Fixed double-free when destroying a copied Tlsh instance

[maikemoto]

Summary

Sometimes, double-free occurs when destroying a copied Tlsh instance. A cause of the issue is when the Tlsh instance is assigned to another instance, default TlshImpl's operator=() method copies dynamically allocated memory areas by shallow copy. Therefore, when both copy source and copy destination are freed, same areas are freed twice. This change solves the issue by copying the areas by deep copy, and makes Tlsh instances copyable.

Changes

Implement operator=(const TlshImpl&) method in the Tlsh class. The method allocates/frees dynamically allocated memory areas as necessary, and then copies data from source instance by deep copy.

Remark

TlshImpl's copy constructor has the same issue.
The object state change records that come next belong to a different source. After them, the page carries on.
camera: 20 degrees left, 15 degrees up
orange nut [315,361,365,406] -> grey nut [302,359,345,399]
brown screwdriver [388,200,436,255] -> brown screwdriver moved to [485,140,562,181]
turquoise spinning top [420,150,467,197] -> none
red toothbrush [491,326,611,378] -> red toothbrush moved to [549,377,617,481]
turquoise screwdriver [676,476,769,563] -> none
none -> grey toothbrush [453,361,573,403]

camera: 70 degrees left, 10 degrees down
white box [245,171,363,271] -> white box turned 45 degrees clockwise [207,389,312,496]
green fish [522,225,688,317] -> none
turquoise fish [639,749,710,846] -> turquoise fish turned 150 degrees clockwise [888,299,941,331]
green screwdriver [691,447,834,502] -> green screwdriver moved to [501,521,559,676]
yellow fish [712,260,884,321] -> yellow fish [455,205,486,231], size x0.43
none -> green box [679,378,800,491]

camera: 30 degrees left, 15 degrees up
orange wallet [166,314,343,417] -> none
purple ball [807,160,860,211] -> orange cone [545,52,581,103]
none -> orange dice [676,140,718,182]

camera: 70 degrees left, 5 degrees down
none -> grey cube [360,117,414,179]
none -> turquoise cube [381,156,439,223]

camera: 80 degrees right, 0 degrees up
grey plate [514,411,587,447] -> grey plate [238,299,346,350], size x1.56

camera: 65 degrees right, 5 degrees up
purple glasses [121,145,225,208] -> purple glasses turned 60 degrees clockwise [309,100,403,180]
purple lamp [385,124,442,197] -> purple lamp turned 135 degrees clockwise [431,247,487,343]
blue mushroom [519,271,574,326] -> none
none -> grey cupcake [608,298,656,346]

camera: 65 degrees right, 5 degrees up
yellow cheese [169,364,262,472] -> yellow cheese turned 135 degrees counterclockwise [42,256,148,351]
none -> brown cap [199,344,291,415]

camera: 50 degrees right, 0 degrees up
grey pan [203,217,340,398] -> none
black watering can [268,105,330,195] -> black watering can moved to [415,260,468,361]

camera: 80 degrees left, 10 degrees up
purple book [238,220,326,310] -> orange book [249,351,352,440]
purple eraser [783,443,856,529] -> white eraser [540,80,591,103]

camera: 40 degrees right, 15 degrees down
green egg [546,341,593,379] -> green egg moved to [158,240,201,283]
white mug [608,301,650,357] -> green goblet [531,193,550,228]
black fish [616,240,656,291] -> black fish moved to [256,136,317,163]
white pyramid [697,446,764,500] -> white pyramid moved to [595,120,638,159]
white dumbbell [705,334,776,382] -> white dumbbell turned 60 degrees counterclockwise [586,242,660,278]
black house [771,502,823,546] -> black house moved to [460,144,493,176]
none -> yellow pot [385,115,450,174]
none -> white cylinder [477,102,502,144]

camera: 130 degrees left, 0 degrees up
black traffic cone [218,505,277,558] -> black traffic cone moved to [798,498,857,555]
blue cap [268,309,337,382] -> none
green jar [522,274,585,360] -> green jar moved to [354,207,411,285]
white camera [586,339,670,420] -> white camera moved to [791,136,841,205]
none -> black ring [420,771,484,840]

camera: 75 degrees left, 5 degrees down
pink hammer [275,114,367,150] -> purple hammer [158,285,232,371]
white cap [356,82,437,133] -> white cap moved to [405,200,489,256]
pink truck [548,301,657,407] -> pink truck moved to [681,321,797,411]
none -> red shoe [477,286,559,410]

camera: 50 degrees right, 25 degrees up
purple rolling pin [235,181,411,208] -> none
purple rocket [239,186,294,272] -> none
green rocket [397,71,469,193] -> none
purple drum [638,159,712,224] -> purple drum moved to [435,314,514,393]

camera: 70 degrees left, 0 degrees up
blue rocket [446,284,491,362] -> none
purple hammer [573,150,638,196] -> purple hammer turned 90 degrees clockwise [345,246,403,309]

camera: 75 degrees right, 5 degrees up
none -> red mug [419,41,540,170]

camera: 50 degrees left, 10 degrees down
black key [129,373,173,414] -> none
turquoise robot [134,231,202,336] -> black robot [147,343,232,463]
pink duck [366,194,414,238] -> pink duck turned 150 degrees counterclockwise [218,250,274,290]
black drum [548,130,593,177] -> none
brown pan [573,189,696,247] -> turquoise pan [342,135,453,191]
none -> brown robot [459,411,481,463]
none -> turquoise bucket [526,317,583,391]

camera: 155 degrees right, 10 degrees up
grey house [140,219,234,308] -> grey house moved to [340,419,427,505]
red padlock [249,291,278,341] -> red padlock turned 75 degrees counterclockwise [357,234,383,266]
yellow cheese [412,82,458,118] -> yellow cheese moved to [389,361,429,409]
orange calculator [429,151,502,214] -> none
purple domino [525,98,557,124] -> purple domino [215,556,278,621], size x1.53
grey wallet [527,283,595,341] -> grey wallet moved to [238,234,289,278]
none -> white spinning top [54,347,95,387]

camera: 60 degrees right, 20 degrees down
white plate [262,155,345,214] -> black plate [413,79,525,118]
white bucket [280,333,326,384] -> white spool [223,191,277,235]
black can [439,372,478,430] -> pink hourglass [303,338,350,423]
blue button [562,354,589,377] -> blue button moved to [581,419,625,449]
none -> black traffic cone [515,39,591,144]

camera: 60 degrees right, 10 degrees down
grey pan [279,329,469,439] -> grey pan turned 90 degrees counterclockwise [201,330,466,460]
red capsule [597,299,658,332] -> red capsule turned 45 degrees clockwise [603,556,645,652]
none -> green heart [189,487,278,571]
However, the constructor is never used, so there is unnecessary to implement it.

Reproduction code of the issue

Tlsh* tlsh[5];

tlsh[0] = new Tlsh();
tlsh[1] = new Tlsh(*tlsh[0]);
for (unsigned char i = 0; i < 255; ++i) tlsh[0]->update(&i, 1);
tlsh[2] = new Tlsh(*tlsh[0]);
tlsh[0]->final();
tlsh[3] = new Tlsh(*tlsh[0]);
tlsh[0]->getHash();
tlsh[4] = new Tlsh(*tlsh[0]);

delete tlsh[0]; // success.
delete tlsh[1]; // success.
delete tlsh[2]; // failed because tlsh1->a_bucket is double-freed.
delete tlsh[3]; // success.
delete tlsh[4]; // failed because tlsh1->lsh_code is double-freed.